‘Integrale gebiedsontwikkeling heeft te maken met empathie'
Er moeten 1 miljoen woningen bij. Toch gebeurt er weinig. Hoe kan dat?
‘Door allerlei oorzaken, variërend van gebrek aan bouwlocaties tot langdurige procedures. Maar het heeft er misschien ook mee te maken dat we het té goed hebben in Nederland. We zijn de meest concurrerende economie van Europa. We wonen eigenlijk in een prachtig land. Dat maakt ons ook een beetje lui. Veranderen is lastig als je in je comfortzone zit. Nog niet zo heel lang geleden dachten we zelfs nog dat Nederland ‘af’ was. Inmiddels weten we dat er gigantische tekorten zijn op de woningmarkt, en dat het zo niet verder kan. Maar dat brengt ons kennelijk nauwelijks in beweging. Het gevolg zien we nu: grote groepen mensen komen niet aan de bak bij het kopen of huren van een woning. De pijn is kennelijk nog te weinig voelbaar.’
Wat zijn de consequenties?
‘Ernstig. Als mensen geen woning vinden, kan de economie stagneren. Docenten, politieagenten, zorgmedewerkers en andere mensen die onze steden leefbaar en bereikbaar houden, trekken weg omdat ze in de buurt van hun werkplek geen woning vinden. Dat zien we nu al gebeuren. De schaarste kan zelfs zo groot worden dat de woningmarkt ontregeld raakt. Gezien de enorme opgave moeten er dus snel nieuwe plekken in Nederland worden ontwikkeld, met de juiste combinatie van betaalbaar wonen, voorzieningen en groen.’

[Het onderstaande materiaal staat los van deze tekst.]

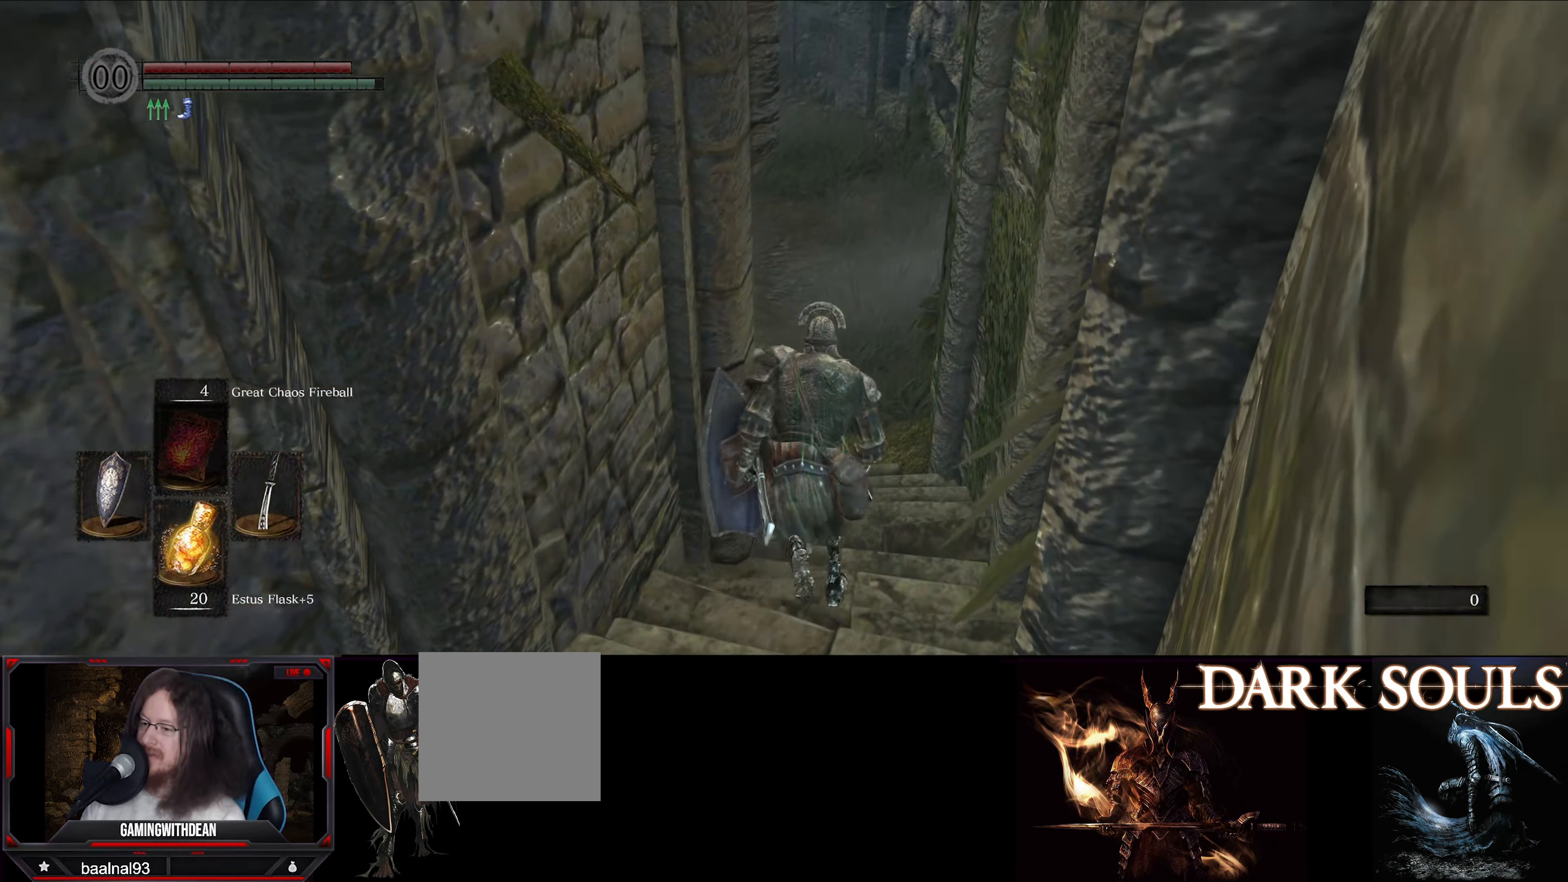
{"buttons": ["B"], "left_stick": "up", "right_stick": "center", "events": []}
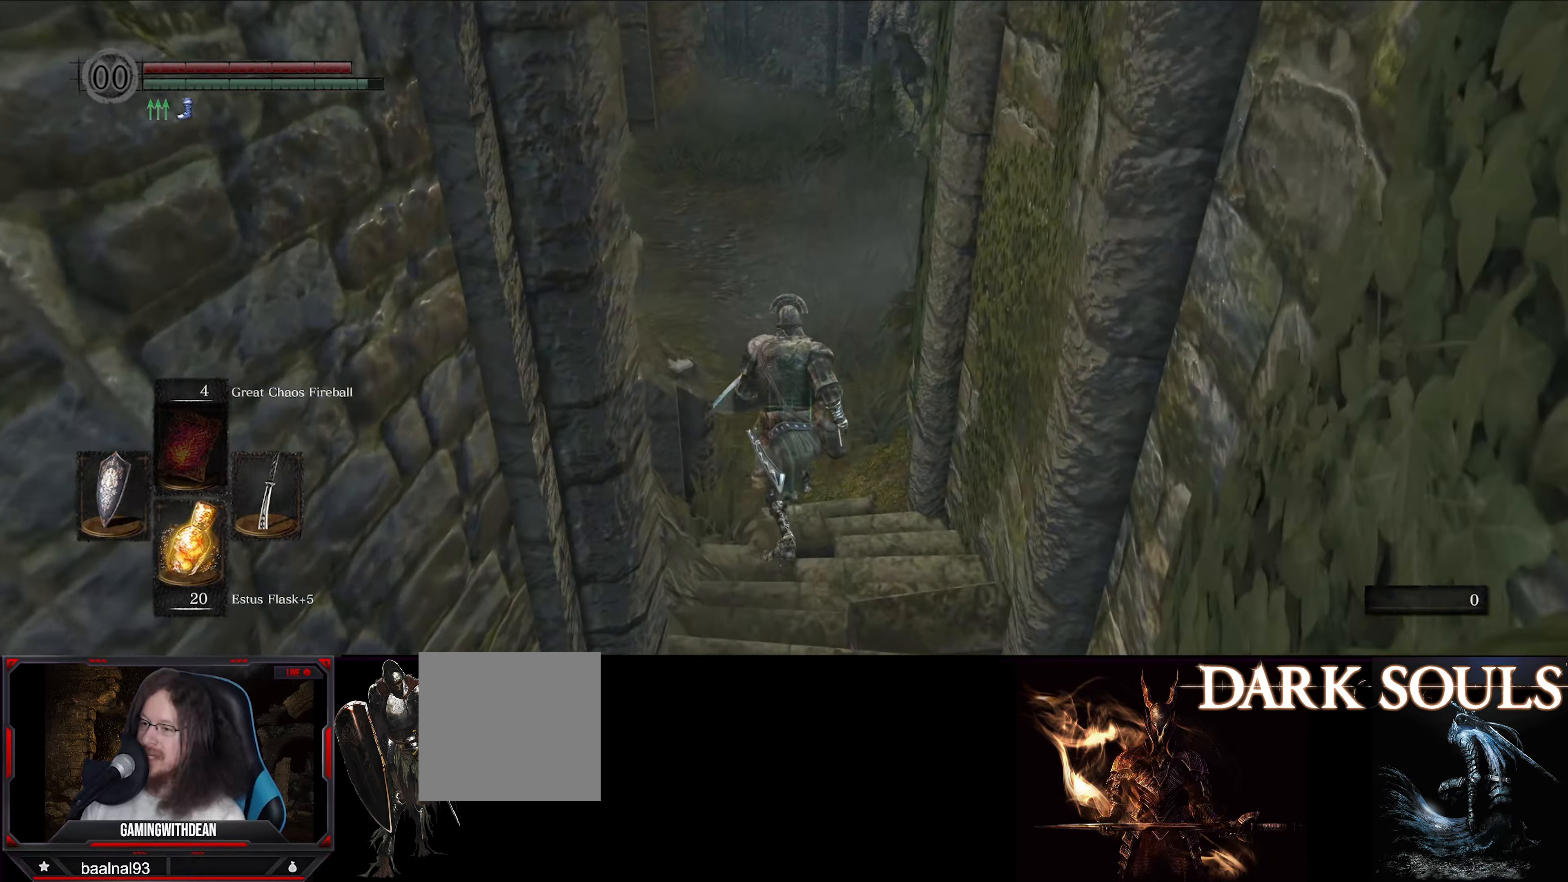
{"buttons": ["B"], "left_stick": "up", "right_stick": "left", "events": [[317, "right_stick", "left"]]}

Waarom is tempo maken zo moeilijk?
‘De wereld is sterk veranderd. Die honderdduizenden woningen die na onze oprichting - vlak na de Tweede Wereldoorlog - in rap tempo uit de grond werden 'gestampt' om het woningtekort te lijf te gaan, bouw je nu niet meer zo een-twee-drie. Om dat verantwoord te doen, moeten veel mensen meewerken en samenwerken. Vergeleken met vroeger liggen er grote en ingewikkelde nieuwe opgaven op tafel. En niet de eenvoudigste. De transitie naar duurzame energie speelt nu een rol. Net als klimaatverandering. Of stikstof. De groeiende mobiliteit. Mensen stellen ook andere eisen aan hun woning, en huishoudens zijn veranderd: kleiner, diverser. Al die vele uiteenlopende belangen en eisen – denk vooral ook aan de betaalbaarheid – moeten goed met elkaar worden verenigd, in een land waar meerdere belangen spelen op één en dezelfde ruimte.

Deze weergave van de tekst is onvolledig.